(Saved entries)
---

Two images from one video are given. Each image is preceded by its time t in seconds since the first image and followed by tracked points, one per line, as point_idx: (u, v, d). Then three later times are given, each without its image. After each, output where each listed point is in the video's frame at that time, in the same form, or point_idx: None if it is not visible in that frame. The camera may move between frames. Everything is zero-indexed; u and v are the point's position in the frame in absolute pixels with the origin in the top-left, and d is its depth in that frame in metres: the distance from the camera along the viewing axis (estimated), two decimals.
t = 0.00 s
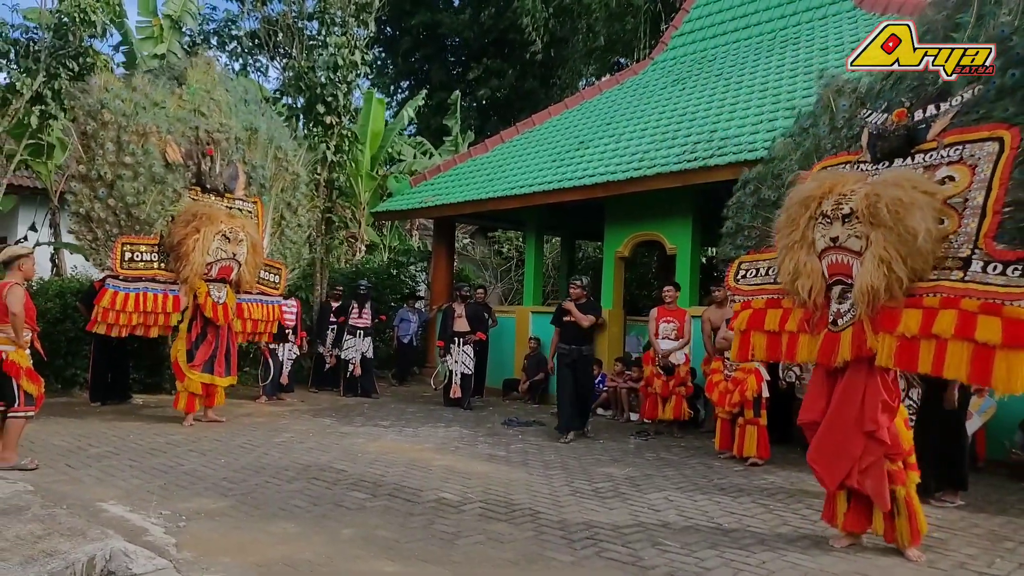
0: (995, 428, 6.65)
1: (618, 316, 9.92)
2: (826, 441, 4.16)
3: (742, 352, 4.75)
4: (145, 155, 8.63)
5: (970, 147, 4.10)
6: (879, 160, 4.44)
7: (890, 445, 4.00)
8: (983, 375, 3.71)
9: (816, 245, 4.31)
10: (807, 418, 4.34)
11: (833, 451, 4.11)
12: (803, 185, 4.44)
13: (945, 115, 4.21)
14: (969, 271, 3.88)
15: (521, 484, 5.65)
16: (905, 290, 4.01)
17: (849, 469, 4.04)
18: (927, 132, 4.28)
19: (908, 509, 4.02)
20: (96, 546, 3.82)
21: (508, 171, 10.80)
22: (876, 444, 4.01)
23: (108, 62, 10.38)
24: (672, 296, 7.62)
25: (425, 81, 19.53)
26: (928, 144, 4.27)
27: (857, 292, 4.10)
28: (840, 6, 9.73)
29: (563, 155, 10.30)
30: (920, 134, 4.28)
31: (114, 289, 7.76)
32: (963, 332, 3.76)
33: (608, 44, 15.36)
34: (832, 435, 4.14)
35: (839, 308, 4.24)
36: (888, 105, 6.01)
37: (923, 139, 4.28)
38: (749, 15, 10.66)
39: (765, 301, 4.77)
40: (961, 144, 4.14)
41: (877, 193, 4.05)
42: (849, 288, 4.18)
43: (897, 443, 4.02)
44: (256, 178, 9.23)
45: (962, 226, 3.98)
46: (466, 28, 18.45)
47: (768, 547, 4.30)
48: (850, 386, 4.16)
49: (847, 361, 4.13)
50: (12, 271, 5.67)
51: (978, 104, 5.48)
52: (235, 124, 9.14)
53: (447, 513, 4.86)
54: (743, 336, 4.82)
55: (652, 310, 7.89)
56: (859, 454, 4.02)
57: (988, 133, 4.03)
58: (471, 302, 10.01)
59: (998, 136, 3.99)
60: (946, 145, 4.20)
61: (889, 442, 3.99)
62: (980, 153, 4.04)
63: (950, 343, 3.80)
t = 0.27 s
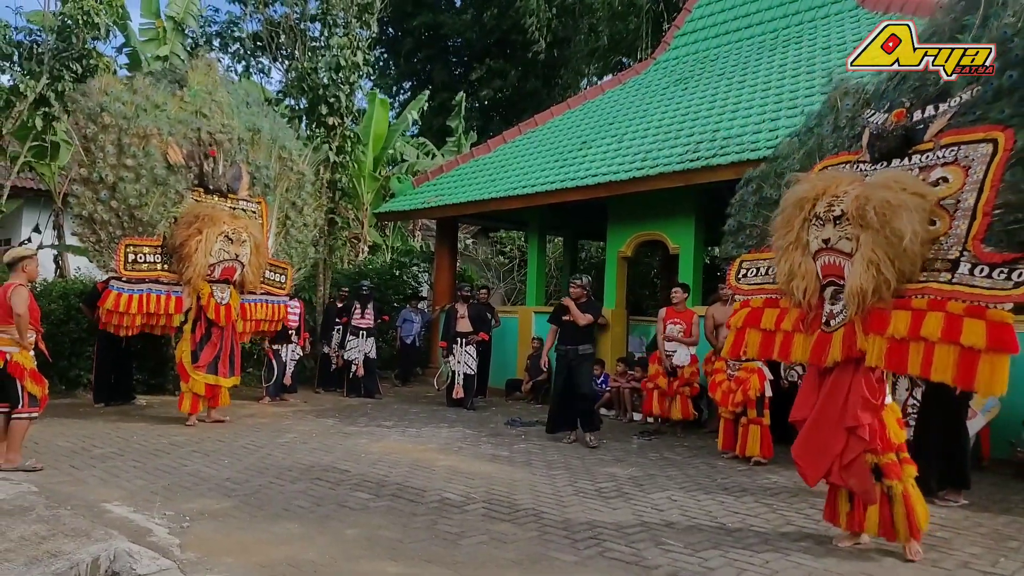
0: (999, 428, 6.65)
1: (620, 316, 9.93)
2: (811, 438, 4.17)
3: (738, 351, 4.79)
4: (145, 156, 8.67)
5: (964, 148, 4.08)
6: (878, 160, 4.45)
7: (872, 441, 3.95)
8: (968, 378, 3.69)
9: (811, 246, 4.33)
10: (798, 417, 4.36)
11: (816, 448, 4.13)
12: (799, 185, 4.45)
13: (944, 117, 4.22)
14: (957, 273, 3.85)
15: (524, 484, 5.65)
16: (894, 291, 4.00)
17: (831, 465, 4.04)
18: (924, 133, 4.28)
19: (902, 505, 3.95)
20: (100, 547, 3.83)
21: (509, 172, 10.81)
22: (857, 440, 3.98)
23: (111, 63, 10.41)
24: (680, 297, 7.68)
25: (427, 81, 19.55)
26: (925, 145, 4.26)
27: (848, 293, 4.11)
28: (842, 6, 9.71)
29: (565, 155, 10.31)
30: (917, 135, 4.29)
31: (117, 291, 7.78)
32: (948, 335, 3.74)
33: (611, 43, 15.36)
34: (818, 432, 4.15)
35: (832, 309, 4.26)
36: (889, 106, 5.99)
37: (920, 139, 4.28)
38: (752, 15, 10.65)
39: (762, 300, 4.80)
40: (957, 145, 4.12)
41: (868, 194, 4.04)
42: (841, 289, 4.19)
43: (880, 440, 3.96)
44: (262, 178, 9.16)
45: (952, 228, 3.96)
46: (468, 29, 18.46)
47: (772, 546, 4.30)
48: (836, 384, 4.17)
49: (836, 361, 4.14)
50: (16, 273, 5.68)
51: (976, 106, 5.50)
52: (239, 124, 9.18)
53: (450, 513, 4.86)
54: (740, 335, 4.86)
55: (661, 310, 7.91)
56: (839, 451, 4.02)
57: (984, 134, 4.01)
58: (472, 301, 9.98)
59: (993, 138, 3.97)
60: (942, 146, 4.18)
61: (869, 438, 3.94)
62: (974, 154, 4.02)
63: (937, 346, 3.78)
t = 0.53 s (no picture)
0: (996, 429, 6.66)
1: (620, 315, 9.90)
2: (808, 437, 4.18)
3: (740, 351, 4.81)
4: (146, 158, 8.65)
5: (962, 148, 4.08)
6: (878, 160, 4.45)
7: (867, 442, 3.94)
8: (956, 378, 3.68)
9: (809, 247, 4.33)
10: (796, 416, 4.37)
11: (812, 447, 4.14)
12: (797, 187, 4.45)
13: (942, 118, 4.23)
14: (950, 274, 3.84)
15: (524, 484, 5.65)
16: (888, 291, 4.00)
17: (827, 465, 4.06)
18: (923, 133, 4.29)
19: (888, 507, 3.92)
20: (100, 547, 3.83)
21: (508, 172, 10.82)
22: (852, 441, 3.97)
23: (110, 64, 10.42)
24: (682, 297, 7.67)
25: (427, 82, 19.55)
26: (923, 146, 4.26)
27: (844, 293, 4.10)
28: (841, 5, 9.72)
29: (565, 155, 10.31)
30: (917, 135, 4.29)
31: (118, 293, 7.77)
32: (939, 336, 3.73)
33: (612, 43, 15.36)
34: (814, 431, 4.16)
35: (829, 309, 4.25)
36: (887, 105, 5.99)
37: (919, 139, 4.29)
38: (751, 15, 10.65)
39: (764, 301, 4.82)
40: (954, 145, 4.12)
41: (863, 195, 4.03)
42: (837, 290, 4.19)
43: (875, 441, 3.95)
44: (263, 178, 9.18)
45: (948, 229, 3.95)
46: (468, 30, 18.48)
47: (771, 546, 4.30)
48: (833, 384, 4.18)
49: (832, 360, 4.15)
50: (16, 274, 5.68)
51: (974, 105, 5.54)
52: (240, 125, 9.13)
53: (450, 513, 4.86)
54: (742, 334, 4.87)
55: (662, 310, 7.91)
56: (835, 451, 4.02)
57: (981, 134, 4.00)
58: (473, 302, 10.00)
59: (989, 138, 3.97)
60: (940, 147, 4.18)
61: (864, 439, 3.94)
62: (971, 155, 4.02)
63: (927, 346, 3.77)
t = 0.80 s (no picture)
0: (996, 426, 6.66)
1: (620, 314, 9.84)
2: (814, 437, 4.18)
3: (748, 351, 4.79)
4: (147, 158, 8.68)
5: (965, 144, 4.06)
6: (884, 157, 4.44)
7: (872, 443, 3.96)
8: (953, 375, 3.69)
9: (813, 246, 4.34)
10: (800, 415, 4.37)
11: (818, 448, 4.14)
12: (800, 186, 4.46)
13: (945, 113, 4.21)
14: (952, 272, 3.83)
15: (525, 483, 5.65)
16: (891, 290, 3.99)
17: (832, 466, 4.06)
18: (928, 130, 4.29)
19: (891, 507, 3.92)
20: (102, 546, 3.83)
21: (510, 171, 10.81)
22: (858, 442, 3.98)
23: (111, 63, 10.44)
24: (683, 296, 7.68)
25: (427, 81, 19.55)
26: (929, 142, 4.24)
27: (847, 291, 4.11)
28: (842, 4, 9.71)
29: (567, 154, 10.31)
30: (922, 132, 4.30)
31: (121, 293, 7.78)
32: (941, 334, 3.73)
33: (613, 41, 15.36)
34: (820, 432, 4.16)
35: (833, 308, 4.25)
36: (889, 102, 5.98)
37: (924, 136, 4.28)
38: (753, 13, 10.64)
39: (772, 301, 4.79)
40: (958, 141, 4.10)
41: (865, 194, 4.03)
42: (841, 289, 4.19)
43: (880, 442, 3.96)
44: (267, 176, 9.15)
45: (950, 226, 3.93)
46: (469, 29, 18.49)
47: (773, 545, 4.30)
48: (839, 384, 4.18)
49: (836, 359, 4.16)
50: (18, 273, 5.68)
51: (977, 101, 5.61)
52: (244, 122, 9.14)
53: (451, 512, 4.86)
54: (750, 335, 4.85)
55: (663, 309, 7.90)
56: (841, 452, 4.02)
57: (984, 129, 3.98)
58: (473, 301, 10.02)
59: (992, 134, 3.97)
60: (943, 143, 4.17)
61: (870, 440, 3.95)
62: (973, 151, 4.00)
63: (927, 343, 3.78)
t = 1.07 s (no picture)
0: (995, 425, 6.67)
1: (620, 313, 9.82)
2: (820, 438, 4.17)
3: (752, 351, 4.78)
4: (147, 156, 8.69)
5: (967, 141, 4.04)
6: (886, 156, 4.44)
7: (880, 443, 3.95)
8: (952, 372, 3.69)
9: (814, 246, 4.34)
10: (805, 416, 4.36)
11: (825, 449, 4.14)
12: (802, 185, 4.46)
13: (946, 111, 4.18)
14: (953, 270, 3.83)
15: (524, 481, 5.65)
16: (892, 288, 3.99)
17: (840, 467, 4.06)
18: (928, 127, 4.26)
19: (899, 507, 3.93)
20: (101, 544, 3.83)
21: (511, 169, 10.81)
22: (865, 442, 3.98)
23: (110, 61, 10.44)
24: (683, 295, 7.69)
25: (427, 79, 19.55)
26: (931, 140, 4.23)
27: (849, 290, 4.11)
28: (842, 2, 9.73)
29: (567, 152, 10.31)
30: (922, 130, 4.29)
31: (121, 292, 7.78)
32: (943, 331, 3.73)
33: (613, 40, 15.36)
34: (827, 433, 4.15)
35: (835, 308, 4.26)
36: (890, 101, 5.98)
37: (926, 134, 4.26)
38: (753, 12, 10.63)
39: (775, 301, 4.78)
40: (959, 139, 4.08)
41: (865, 193, 4.04)
42: (842, 288, 4.20)
43: (887, 442, 3.96)
44: (269, 174, 9.24)
45: (951, 224, 3.93)
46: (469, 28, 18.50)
47: (772, 543, 4.30)
48: (844, 385, 4.17)
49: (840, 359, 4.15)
50: (17, 271, 5.67)
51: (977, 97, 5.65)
52: (246, 120, 9.16)
53: (450, 510, 4.86)
54: (755, 335, 4.84)
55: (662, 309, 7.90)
56: (848, 453, 4.02)
57: (984, 126, 3.96)
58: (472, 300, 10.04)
59: (991, 130, 3.94)
60: (944, 140, 4.16)
61: (877, 440, 3.94)
62: (973, 148, 3.98)
63: (928, 342, 3.78)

---

# DESCRIPTION OF THE TASK:
Skip every picture, and restate word for word only the lines above from the line containing "57: (988, 133, 4.03)" to the line containing "52: (239, 124, 9.18)", both of them included.

# ANSWER TO THIS EXERCISE:
57: (988, 133, 4.03)
58: (471, 302, 10.01)
59: (998, 136, 3.99)
60: (946, 145, 4.20)
61: (889, 442, 3.99)
62: (980, 153, 4.04)
63: (950, 343, 3.80)
t = 0.27 s
0: (999, 428, 6.65)
1: (620, 316, 9.93)
2: (811, 438, 4.17)
3: (738, 351, 4.79)
4: (145, 156, 8.67)
5: (964, 148, 4.08)
6: (878, 160, 4.45)
7: (872, 441, 3.95)
8: (968, 378, 3.69)
9: (811, 246, 4.33)
10: (798, 417, 4.36)
11: (816, 448, 4.13)
12: (799, 185, 4.45)
13: (944, 117, 4.22)
14: (957, 273, 3.85)
15: (524, 484, 5.65)
16: (894, 291, 4.00)
17: (831, 465, 4.04)
18: (924, 133, 4.28)
19: (902, 505, 3.95)
20: (100, 547, 3.83)
21: (509, 172, 10.81)
22: (857, 440, 3.98)
23: (111, 63, 10.41)
24: (680, 297, 7.68)
25: (427, 81, 19.55)
26: (925, 145, 4.26)
27: (848, 293, 4.11)
28: (842, 6, 9.71)
29: (565, 155, 10.31)
30: (917, 135, 4.29)
31: (117, 291, 7.78)
32: (948, 335, 3.74)
33: (611, 43, 15.36)
34: (818, 432, 4.15)
35: (832, 309, 4.26)
36: (889, 106, 5.99)
37: (920, 139, 4.28)
38: (752, 15, 10.65)
39: (762, 300, 4.80)
40: (957, 145, 4.12)
41: (868, 194, 4.04)
42: (841, 289, 4.19)
43: (880, 440, 3.96)
44: (262, 178, 9.16)
45: (952, 228, 3.96)
46: (468, 29, 18.46)
47: (772, 546, 4.30)
48: (836, 384, 4.17)
49: (836, 361, 4.14)
50: (16, 273, 5.68)
51: (976, 106, 5.50)
52: (239, 124, 9.18)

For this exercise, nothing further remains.